*Dataset entries:*
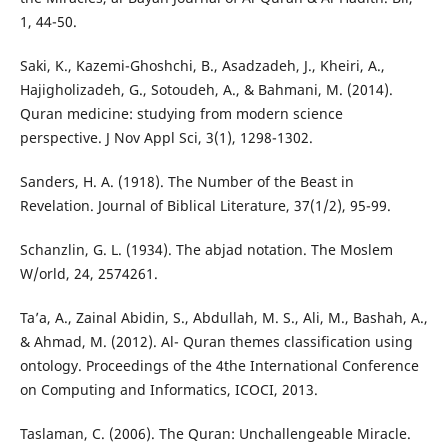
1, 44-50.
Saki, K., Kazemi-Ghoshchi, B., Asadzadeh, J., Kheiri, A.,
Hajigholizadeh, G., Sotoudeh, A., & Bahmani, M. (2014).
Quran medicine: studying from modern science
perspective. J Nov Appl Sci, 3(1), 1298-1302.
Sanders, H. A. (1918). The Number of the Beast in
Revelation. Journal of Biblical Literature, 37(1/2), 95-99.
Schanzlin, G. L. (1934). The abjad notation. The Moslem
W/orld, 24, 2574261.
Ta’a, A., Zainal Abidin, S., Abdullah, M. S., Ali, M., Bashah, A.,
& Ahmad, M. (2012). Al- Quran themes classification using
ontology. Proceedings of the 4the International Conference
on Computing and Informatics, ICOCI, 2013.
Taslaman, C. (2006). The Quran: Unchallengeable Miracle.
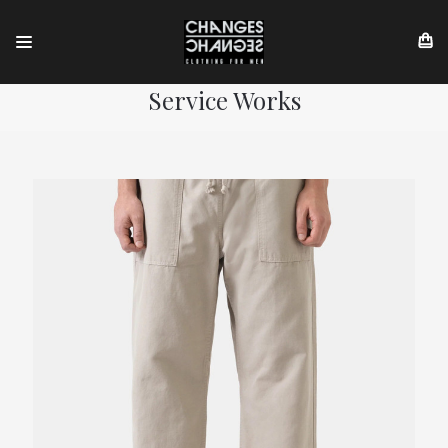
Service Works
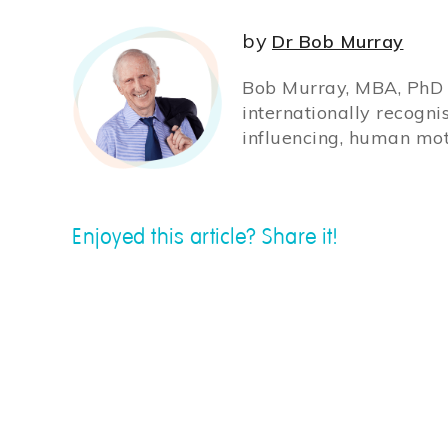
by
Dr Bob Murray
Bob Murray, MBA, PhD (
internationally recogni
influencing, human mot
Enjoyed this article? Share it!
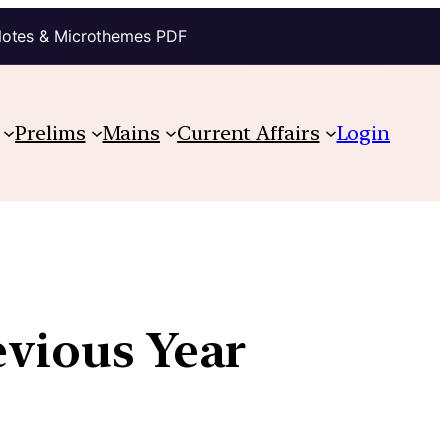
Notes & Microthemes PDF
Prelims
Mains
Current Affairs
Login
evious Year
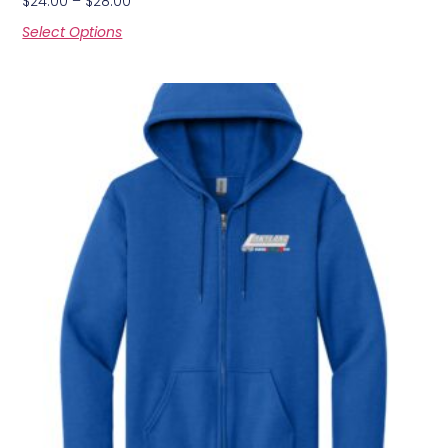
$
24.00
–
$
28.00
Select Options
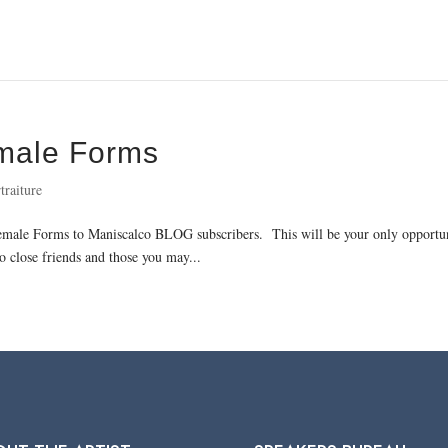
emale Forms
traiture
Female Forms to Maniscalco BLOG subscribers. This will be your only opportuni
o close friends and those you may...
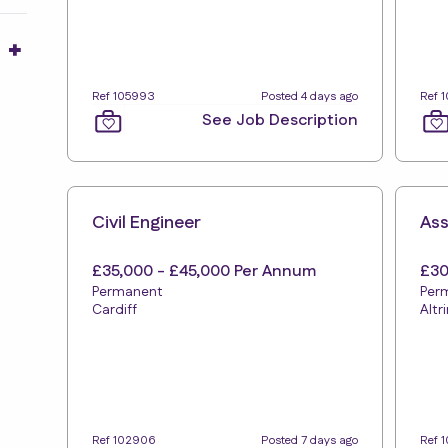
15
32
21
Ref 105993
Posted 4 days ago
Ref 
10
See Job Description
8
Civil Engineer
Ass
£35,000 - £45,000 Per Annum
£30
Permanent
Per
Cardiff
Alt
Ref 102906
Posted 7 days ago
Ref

*Task statement:* Reproduce every line of the dataset entries above verbatim, omitting the picture markers.

*Response area:*
1, 44-50.
Saki, K., Kazemi-Ghoshchi, B., Asadzadeh, J., Kheiri, A.,
Hajigholizadeh, G., Sotoudeh, A., & Bahmani, M. (2014).
Quran medicine: studying from modern science
perspective. J Nov Appl Sci, 3(1), 1298-1302.
Sanders, H. A. (1918). The Number of the Beast in
Revelation. Journal of Biblical Literature, 37(1/2), 95-99.
Schanzlin, G. L. (1934). The abjad notation. The Moslem
W/orld, 24, 2574261.
Ta’a, A., Zainal Abidin, S., Abdullah, M. S., Ali, M., Bashah, A.,
& Ahmad, M. (2012). Al- Quran themes classification using
ontology. Proceedings of the 4the International Conference
on Computing and Informatics, ICOCI, 2013.
Taslaman, C. (2006). The Quran: Unchallengeable Miracle.
Service Works
by
Dr Bob Murray
Bob Murray, MBA, PhD (
internationally recogni
influencing, human mot
Enjoyed this article? Share it!
Notes & Microthemes PDF
Prelims
Mains
Current Affairs
Login
evious Year
$
24.00
–
$
28.00
Select Options
emale Forms
traiture
Female Forms to Maniscalco BLOG subscribers. This will be your only opportuni
o close friends and those you may...
15
32
21
Ref 105993
Posted 4 days ago
Ref 
10
See Job Description
8
Civil Engineer
Ass
£35,000 - £45,000 Per Annum
£30
Permanent
Per
Cardiff
Alt
Ref 102906
Posted 7 days ago
Ref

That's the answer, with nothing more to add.